- [GIVEN INFORMATION]:
****

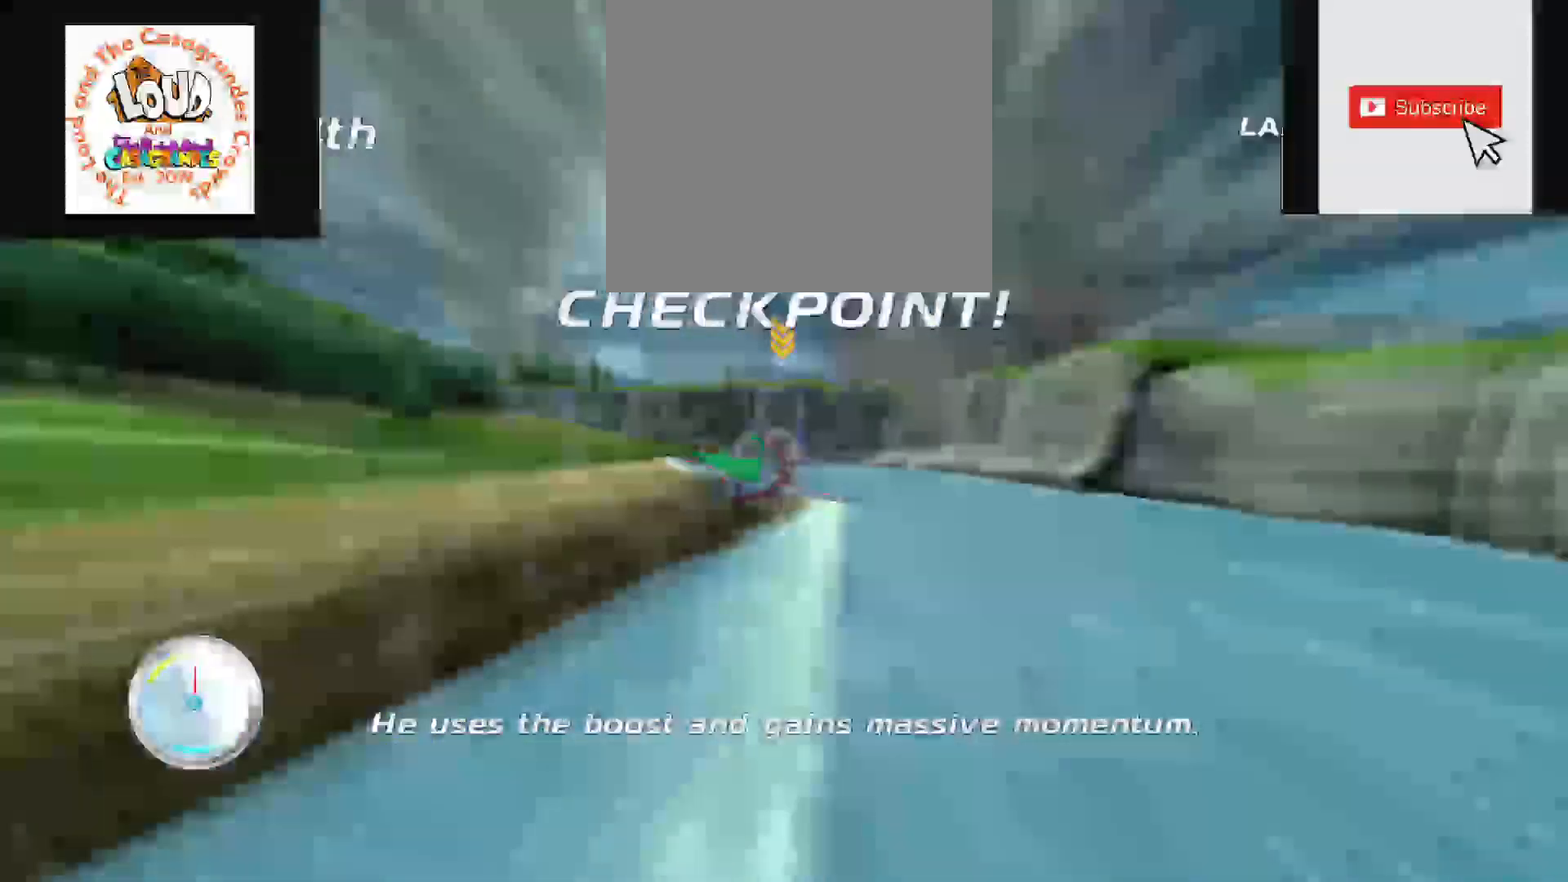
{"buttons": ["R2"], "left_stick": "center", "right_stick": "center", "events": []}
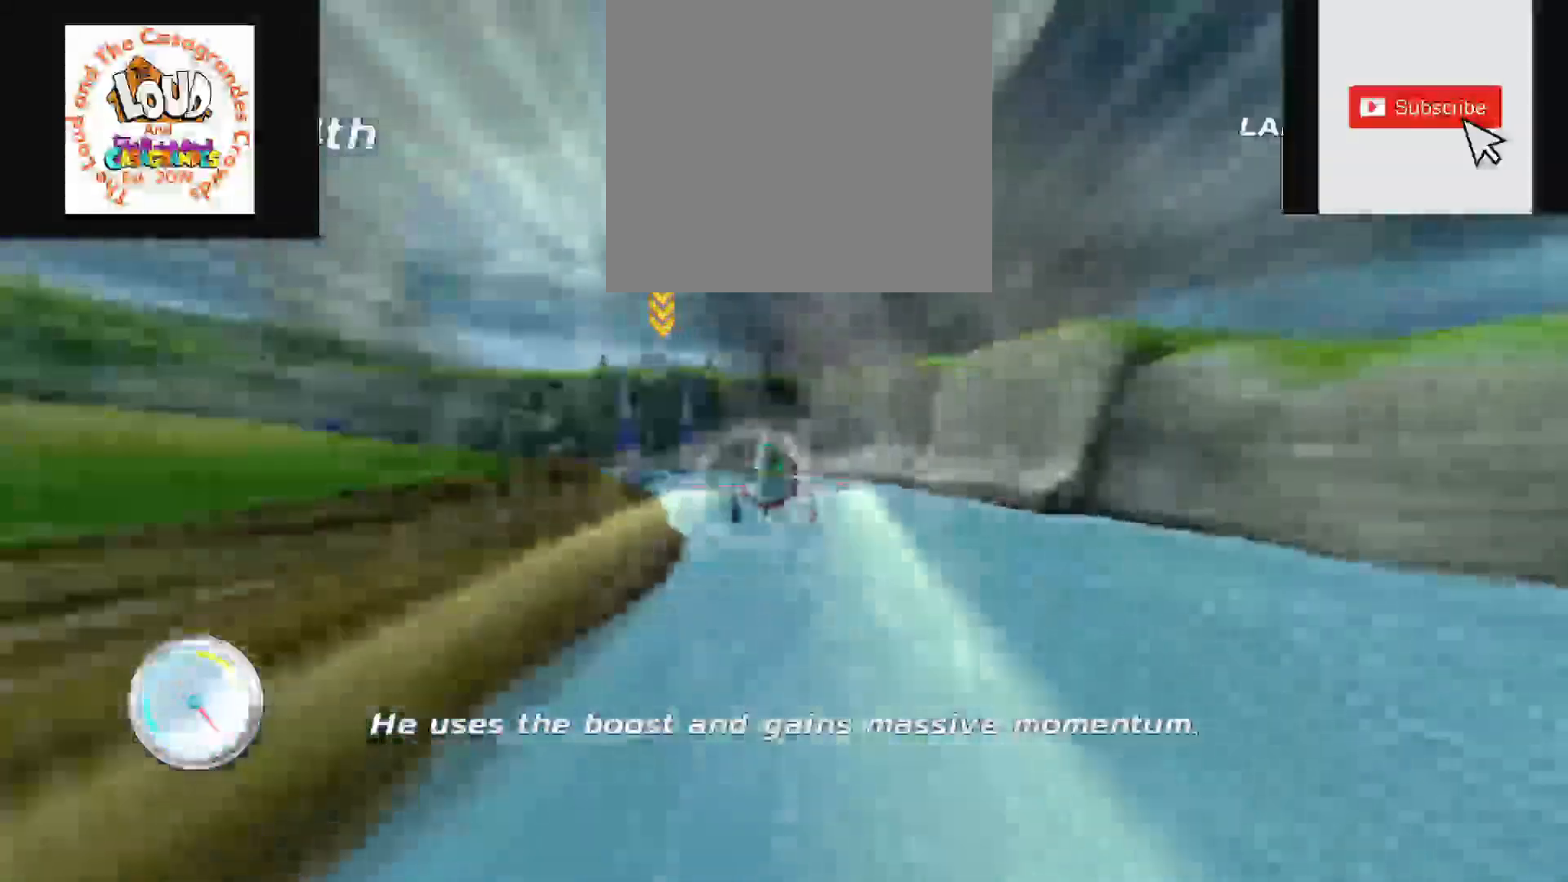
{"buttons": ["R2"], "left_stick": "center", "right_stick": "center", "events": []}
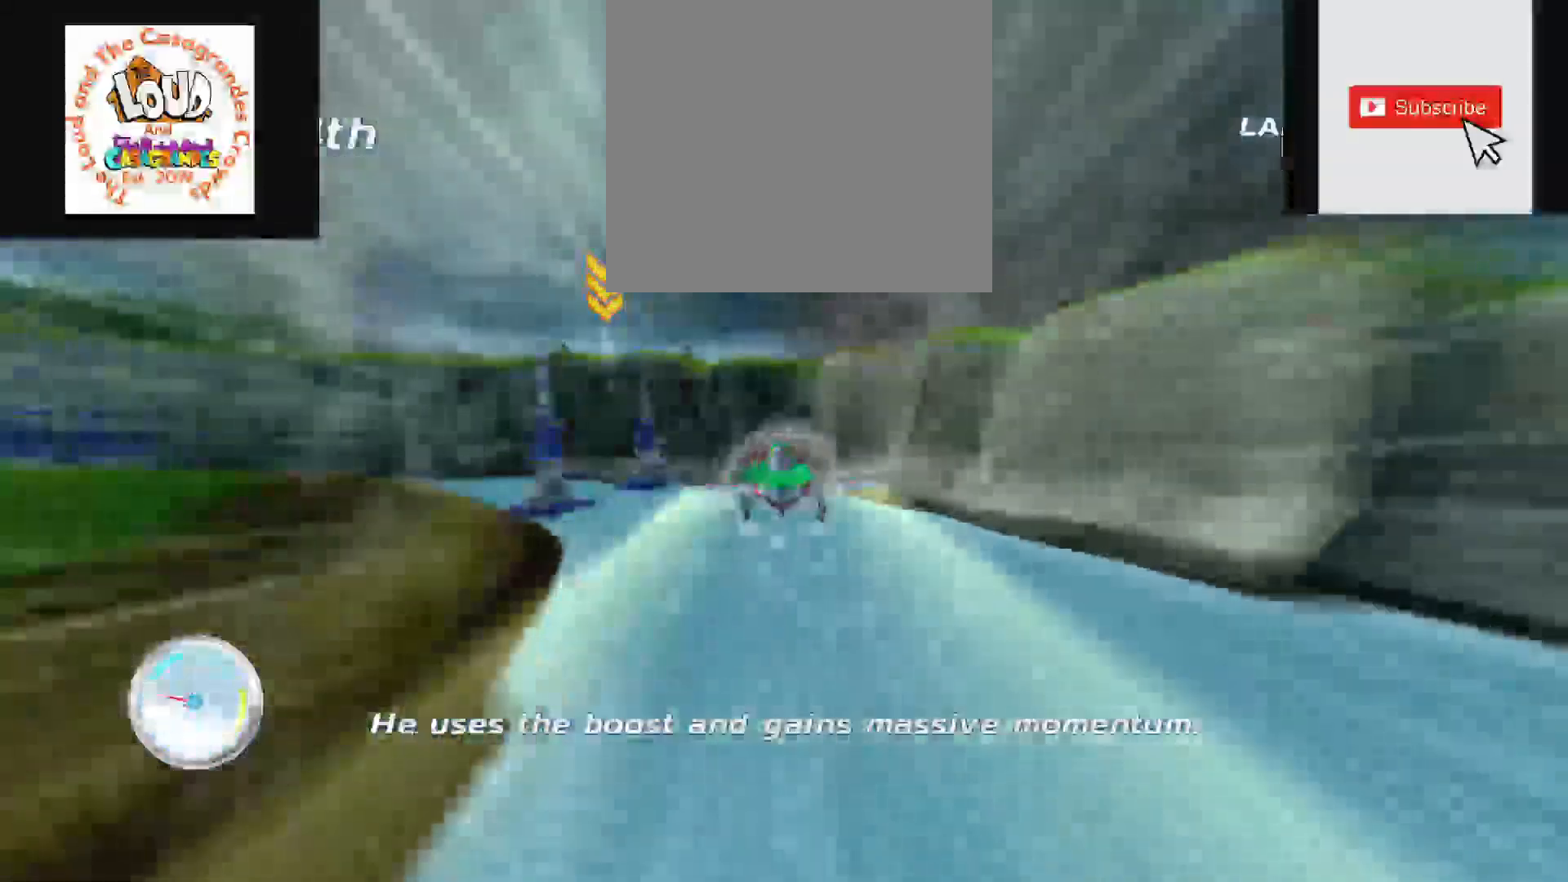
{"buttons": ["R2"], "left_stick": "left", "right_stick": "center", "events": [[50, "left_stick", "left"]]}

****

A faithful copy of all the data above, without its pictures, is the expected result.

- [RESULT FOR THIS TASK]:
{"buttons": ["R2"], "left_stick": "center", "right_stick": "center", "events": []}
{"buttons": ["R2"], "left_stick": "center", "right_stick": "center", "events": []}
{"buttons": ["R2"], "left_stick": "left", "right_stick": "center", "events": [[50, "left_stick", "left"]]}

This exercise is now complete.